**MATERIAL FOR THE TASK**

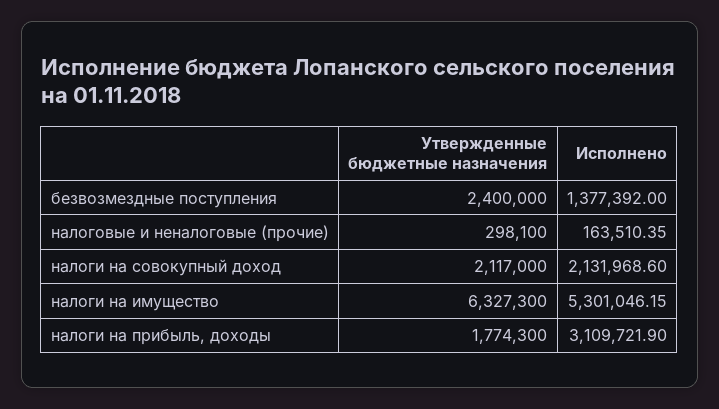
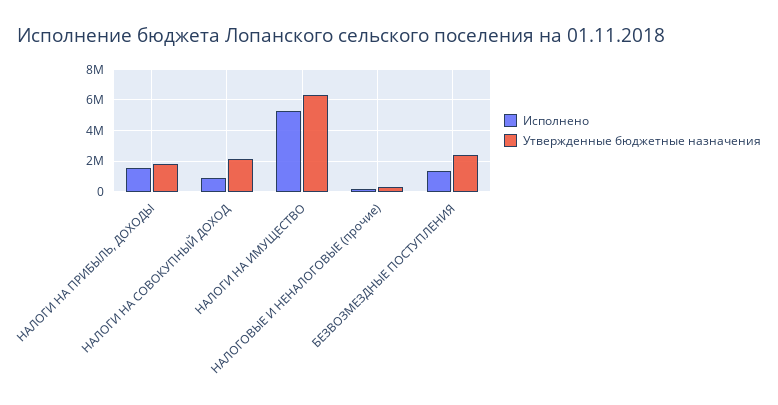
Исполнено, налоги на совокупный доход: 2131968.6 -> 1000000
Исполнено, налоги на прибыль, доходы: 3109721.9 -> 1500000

...

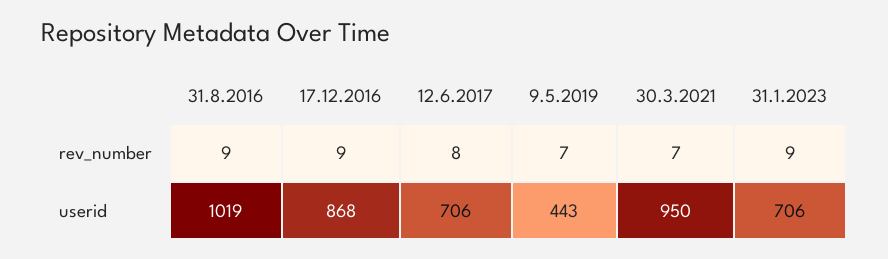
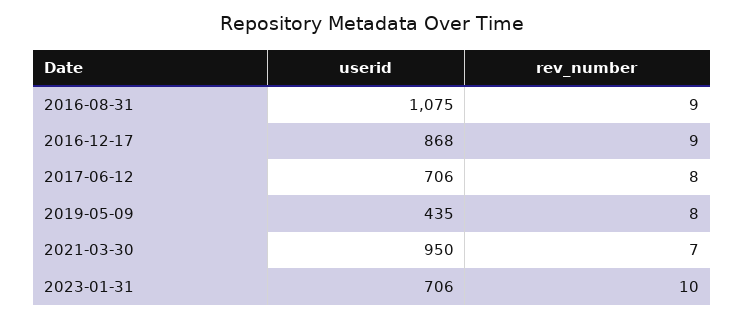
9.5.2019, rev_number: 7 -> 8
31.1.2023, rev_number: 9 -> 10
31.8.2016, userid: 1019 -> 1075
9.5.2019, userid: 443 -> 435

**WORK TO COMPLETE**
In the listing above, find the line with "Исполнено, налоги на совокупный" and the line with "Исполнено, налоги на прибыль, доходы: 3109721.9", then print exactly those lines and every line between them.

**TASK ANSWER**
Исполнено, налоги на совокупный доход: 2131968.6 -> 1000000
Исполнено, налоги на прибыль, доходы: 3109721.9 -> 1500000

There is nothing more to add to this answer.